The two brothers were friends with 17-year-old Carlos Sousa Jr., who was fatally mauled on Christmas Day when a Siberian tiger named Tatiana escaped her enclosure.
Sousa reportedly distracted the tiger away from Paul Dhaliwal and was fatally wounded in the throat.
Kulbir Dhaliwal, who was attacked outside the Terrace Café, suffered wounds and deep lacerations all over his body and needed to have surgery on both knees as a result, according to the documents. Paul Dhaliwal, who was attacked outside the tiger grotto, had lacerations and bite marks to his body including his face, neck and shoulders. Kulbir Dhaliwal also claimed his BMW was “held unreasonably” by The City, depriving him the use of his property.
Both brothers “suffered emotional injuries as a result of the tiger attack as well as humiliation and degradation from the smear campaign brought against them” by noted public relations specialist SamSinger, who handled calls for the zoo after the attack, according to the claims.
After the attack, the brothers’ role as potential provocateurs was investigated by the San Francisco Police Department, but its investigation was suspended with no criminal charges filed.
Singer said there was no truth to the allegations he or his public-relations firm defamed or made false statements, calling it a “badge of honor” to be named in a claim by Mark Geragos, who has represented high-profile clients such as Michael Jackson and Scott Peterson.
“We’re proud of the work we did on behalf of Tatiana and the San Francisco Zoo and look forward to telling their story,” Singer said.
The claims are the “procedural first step” toward a lawsuit, which attorneys for the Dhaliwal brothers have said they would file, Dorsey said. The City has 45 days to investigate the claim and make a determination about whether to pursue a settlement offer, issue a formal denial or do nothing, Dorsey said.
If a formal denial is offered, the claimants have six months to file a lawsuit, he said.
Just hours after filing a claim against San Francisco, one of the brothers who survived a tiger mauling at the San Francisco Zoo on Christmas Day was arrested on suspicion of shoplifting.
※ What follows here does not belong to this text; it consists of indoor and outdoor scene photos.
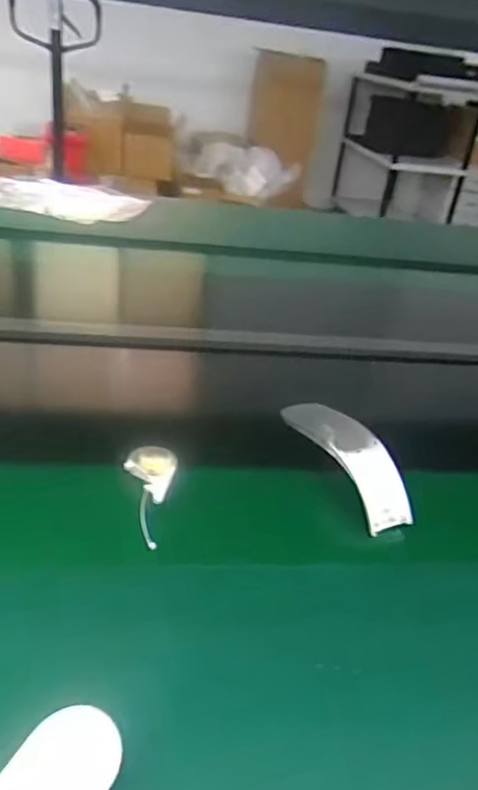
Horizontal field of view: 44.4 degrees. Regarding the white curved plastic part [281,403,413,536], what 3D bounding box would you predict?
[{"bbox_3d":[0.105,0.055,0.594,0.046,0.047,0.183,-6,33,-21],"label":"white curved plastic part"}]

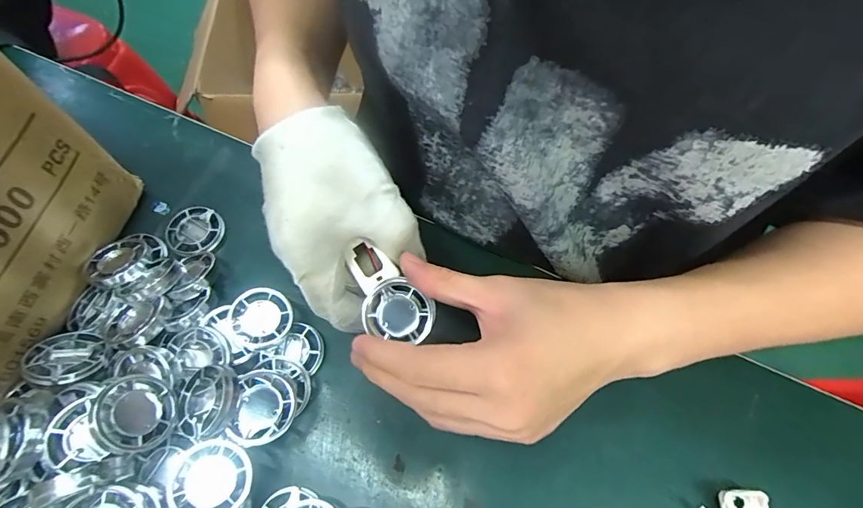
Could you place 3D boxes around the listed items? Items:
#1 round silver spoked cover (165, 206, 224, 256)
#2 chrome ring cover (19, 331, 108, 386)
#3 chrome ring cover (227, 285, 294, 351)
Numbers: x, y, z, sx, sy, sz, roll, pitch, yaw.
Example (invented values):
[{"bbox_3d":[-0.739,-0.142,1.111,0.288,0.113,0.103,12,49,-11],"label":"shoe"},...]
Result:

San Leandro police arrested Paul Dhaliwal on Thursday night after a witness reported him shoplifting from a local Target store.
Shortly after 7 p.m., a plainclothes security officer at the Target in the Bayfair Center took Dhaliwal into custody after watching him put two controllers for Nintendo’s Wii video-game console, worth a combined $79.98, in his pants and leave the store without paying for the controllers, according to the police report.
Dhaliwal admitted to selecting and concealing the controllers but said he never made it out of the store, according to the police report. He was taken into custody on a charge of committing a petty theft and booked into jail, San Leandro police Lt. Tom Overton said. He posted a $1,500 bail at 2:50 a.m. Friday, Overton said.
Paul Dhaliwal and his older brother Kulbir Dhaliwal have been previously charged with misdemeanor public intoxication and resisting arrest after a September incident with San Jose police.